Mais les jusqu’au-boutistes du Congrès américain l’exigent: ce ne sont pas 4000 centrifugeuses qu’ils veulent au terme des négociations, mais zéro. A l’instar de Netanyahou, ils sont persuadés que l’Iran ne fait que feindre sa disponibilité à céder; qu’en réalité, il entend n’être empêché de construire sa bombe atomique par rien et par personne. C’est pourquoi ils veulent encore accroître la pression et, plutôt que d’abolir les sanctions actuelles, en infliger de nouvelles. Dans son dernier discours sur l’état de l’Union du 20 janvier, Obama s’est indigné de la politique d’obstruction des républicains et a menacé de bloquer désormais par son veto toute loi visant à aggraver les sanctions. «De nouvelles sanctions, a-t-il dit, équivaudraient à garantir l’échec de la diplomatie.»

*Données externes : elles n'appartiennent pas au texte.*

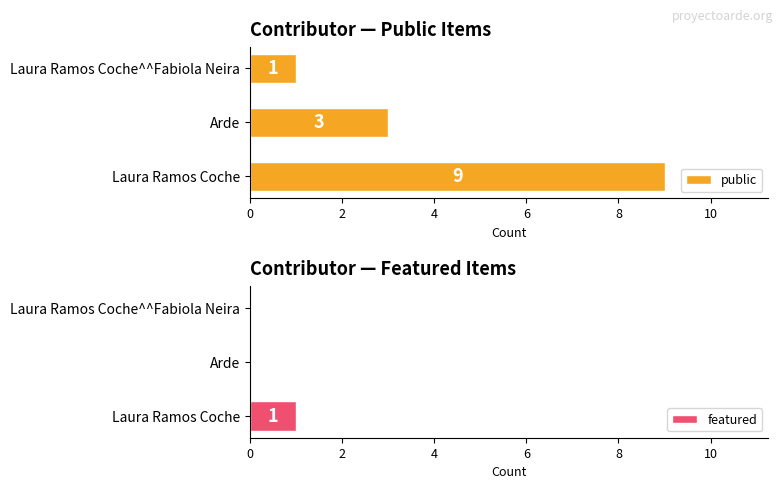

True or false: public has a value of 0 at Laura Ramos Coche^^Fabiola Neira.

False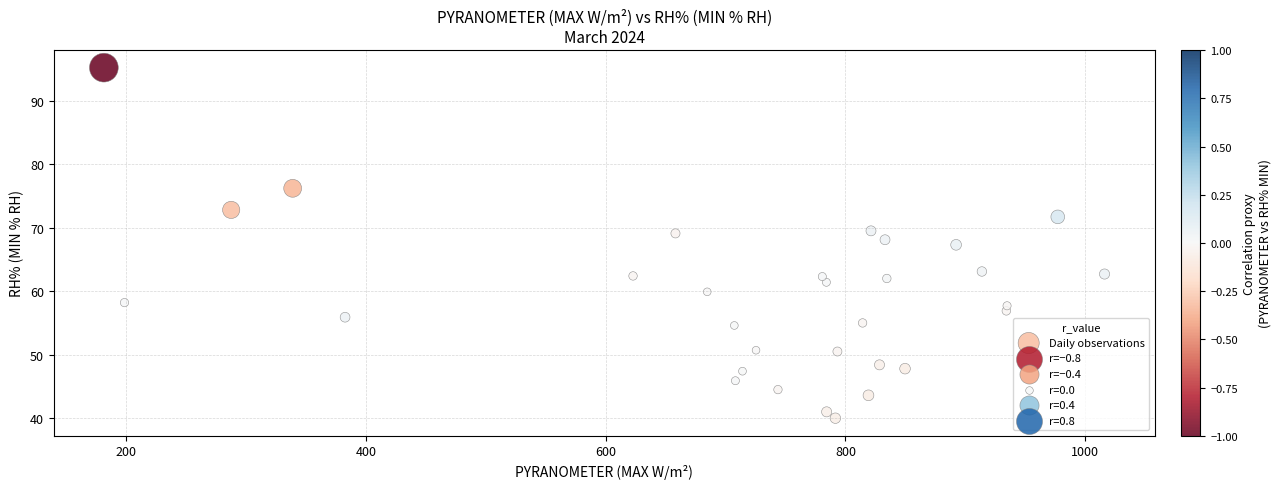

What is the range of X values (max minus min)?

834.7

Les perspectives de mener les négociations à un terme heureux n’ont jamais été grandioses. Mais, désormais, leurs chances se sont encore amenuisées. Car Téhéran compte aussi son lot de jusqu’au-boutistes. Des gardiens de la révolution au guide spirituel Ali Khamenei, tous les adversaires d’une entente avec le «grand Satan» américain et le «petit Satan» israélien se sentent confortés dans leur défiance.
Dénoncée par le New York Times, la «rupture avec la raison et la diplomatie» de John Boehner arrive en un moment où l’influence iranienne augmente au Moyen-Orient. Comme l’écrit The Economist, Téhéran donne déjà le ton dans trois capitales arabes: Bagdad, Damas et Beyrouth. S’y ajoute désormais Sanaa, capitale du Yémen, où les milices chiites des Houthis ont pris le pouvoir. Dans la guerre contre les bandes assassines du soi-disant Etat islamique, il y a clairement des intérêts communs entre l’Occident et l’Iran, qui ne pourraient peut-être pas aboutir à une collaboration directe mais au moins à un dialogue sur une responsabilité commune et sur le rôle d’une puissance régionale.
Une stratégie dangereuse
C’est pourquoi l’échec des négociations sur le nucléaire iranien aurait des répercussions stratégiques immenses. La plus dangereuse: une course à l’armement nucléaire dans la région. Les centrifugeuses des sites atomiques iraniens tourneraient à plein régime et le breakout redouté, soit le délai dans lequel l’Iran pourrait construire sa bombe avec le matériau fissile qu’il possède, en serait inévitablement raccourci.
Comment pourraient réagir les républicains et Netanyahou? Par une opération militaire? Ou espèrent-ils continuer de ruiner l’économie iranienne par d’autres sanctions et obtenir ainsi une capitulation face à leurs exigences?
En invitant Netanyahou, les républicains ont clairement lancé la campagne électorale 2016. John Boehner a invité le premier ministre israélien à parler devant le Congrès des «très sérieuses menaces de l’islam radical et de l’Iran sur notre sécurité et sur notre style de vie». Même s’il ne le dit pas, la politique de Barack Obama lui semble trop molle et trop accommodante. Son message revient à dire qu’avec les démocrates la sécurité de l’Amérique est en de mauvaises mains.
Rien d’étonnant à ce que les portes de la Maison Blanche restent fermées au chef du gouvernement israélien lors de sa future visite. Même le secrétaire d’Etat John Kerry ne veut pas le rencontrer. Allez savoir si Netanyahou, qui affrontera des élections parlementaires le 17 mars, en tirera bénéfice pour son pays et lui-même.
Mais le pire réside dans les répercussions pour la sécurité au Moyen-Orient. La manière cavalière avec laquelle les républicains sabotent le travail du gouvernement Obama pourrait faire échouer les négociations avec l’Iran dans la dernière ligne droite. Il pourrait en résulter ce conflit que la communauté internationale s’efforce de contenir depuis douze ans et qui est jugé comme le plus dangereux de tous par le plus grand nombre. Et cela au moment même où le Moyen-Orient brûle, une fois de plus, de toutes parts.